Work instructions ->
Copy the records below exactly as they are written.
--- Data provided ---
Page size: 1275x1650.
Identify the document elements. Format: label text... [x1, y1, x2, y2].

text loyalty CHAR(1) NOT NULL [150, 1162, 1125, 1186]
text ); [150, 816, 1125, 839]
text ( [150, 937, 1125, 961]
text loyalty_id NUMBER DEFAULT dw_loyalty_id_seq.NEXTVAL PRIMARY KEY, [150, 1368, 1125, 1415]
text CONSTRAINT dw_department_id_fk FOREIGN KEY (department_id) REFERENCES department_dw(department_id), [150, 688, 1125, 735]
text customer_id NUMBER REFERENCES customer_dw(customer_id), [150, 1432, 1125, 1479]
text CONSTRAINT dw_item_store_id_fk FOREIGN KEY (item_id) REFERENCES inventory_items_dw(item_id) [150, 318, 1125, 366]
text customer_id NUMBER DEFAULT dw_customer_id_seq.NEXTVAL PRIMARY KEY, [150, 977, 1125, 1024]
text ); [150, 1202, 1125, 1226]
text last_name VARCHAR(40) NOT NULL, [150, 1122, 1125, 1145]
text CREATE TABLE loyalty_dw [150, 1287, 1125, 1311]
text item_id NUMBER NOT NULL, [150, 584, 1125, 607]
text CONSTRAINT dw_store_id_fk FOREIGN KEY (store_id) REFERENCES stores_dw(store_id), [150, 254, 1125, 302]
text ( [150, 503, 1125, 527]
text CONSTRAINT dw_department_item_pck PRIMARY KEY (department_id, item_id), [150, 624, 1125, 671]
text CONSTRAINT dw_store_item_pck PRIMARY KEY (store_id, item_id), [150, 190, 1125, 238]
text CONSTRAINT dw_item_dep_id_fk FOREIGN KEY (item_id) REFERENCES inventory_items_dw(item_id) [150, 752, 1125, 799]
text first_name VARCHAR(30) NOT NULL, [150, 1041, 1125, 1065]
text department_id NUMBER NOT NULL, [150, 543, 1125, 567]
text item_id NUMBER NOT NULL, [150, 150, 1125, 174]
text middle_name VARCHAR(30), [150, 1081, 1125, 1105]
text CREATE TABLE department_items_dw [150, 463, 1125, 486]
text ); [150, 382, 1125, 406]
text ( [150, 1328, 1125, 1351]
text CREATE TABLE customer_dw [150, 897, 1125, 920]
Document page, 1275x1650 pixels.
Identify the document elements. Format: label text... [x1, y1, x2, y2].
---
Task response ->
Page size: 1275x1650.
Identify the document elements. Format: label text... [x1, y1, x2, y2].

text loyalty CHAR(1) NOT NULL [150, 1162, 1125, 1186]
text ); [150, 816, 1125, 839]
text ( [150, 937, 1125, 961]
text loyalty_id NUMBER DEFAULT dw_loyalty_id_seq.NEXTVAL PRIMARY KEY, [150, 1368, 1125, 1415]
text CONSTRAINT dw_department_id_fk FOREIGN KEY (department_id) REFERENCES department_dw(department_id), [150, 688, 1125, 735]
text customer_id NUMBER REFERENCES customer_dw(customer_id), [150, 1432, 1125, 1479]
text CONSTRAINT dw_item_store_id_fk FOREIGN KEY (item_id) REFERENCES inventory_items_dw(item_id) [150, 318, 1125, 366]
text customer_id NUMBER DEFAULT dw_customer_id_seq.NEXTVAL PRIMARY KEY, [150, 977, 1125, 1024]
text ); [150, 1202, 1125, 1226]
text last_name VARCHAR(40) NOT NULL, [150, 1122, 1125, 1145]
text CREATE TABLE loyalty_dw [150, 1287, 1125, 1311]
text item_id NUMBER NOT NULL, [150, 584, 1125, 607]
text CONSTRAINT dw_store_id_fk FOREIGN KEY (store_id) REFERENCES stores_dw(store_id), [150, 254, 1125, 302]
text ( [150, 503, 1125, 527]
text CONSTRAINT dw_department_item_pck PRIMARY KEY (department_id, item_id), [150, 624, 1125, 671]
text CONSTRAINT dw_store_item_pck PRIMARY KEY (store_id, item_id), [150, 190, 1125, 238]
text CONSTRAINT dw_item_dep_id_fk FOREIGN KEY (item_id) REFERENCES inventory_items_dw(item_id) [150, 752, 1125, 799]
text first_name VARCHAR(30) NOT NULL, [150, 1041, 1125, 1065]
text department_id NUMBER NOT NULL, [150, 543, 1125, 567]
text item_id NUMBER NOT NULL, [150, 150, 1125, 174]
text middle_name VARCHAR(30), [150, 1081, 1125, 1105]
text CREATE TABLE department_items_dw [150, 463, 1125, 486]
text ); [150, 382, 1125, 406]
text ( [150, 1328, 1125, 1351]
text CREATE TABLE customer_dw [150, 897, 1125, 920]
Document page, 1275x1650 pixels.
Identify the document elements. Format: label text... [x1, y1, x2, y2].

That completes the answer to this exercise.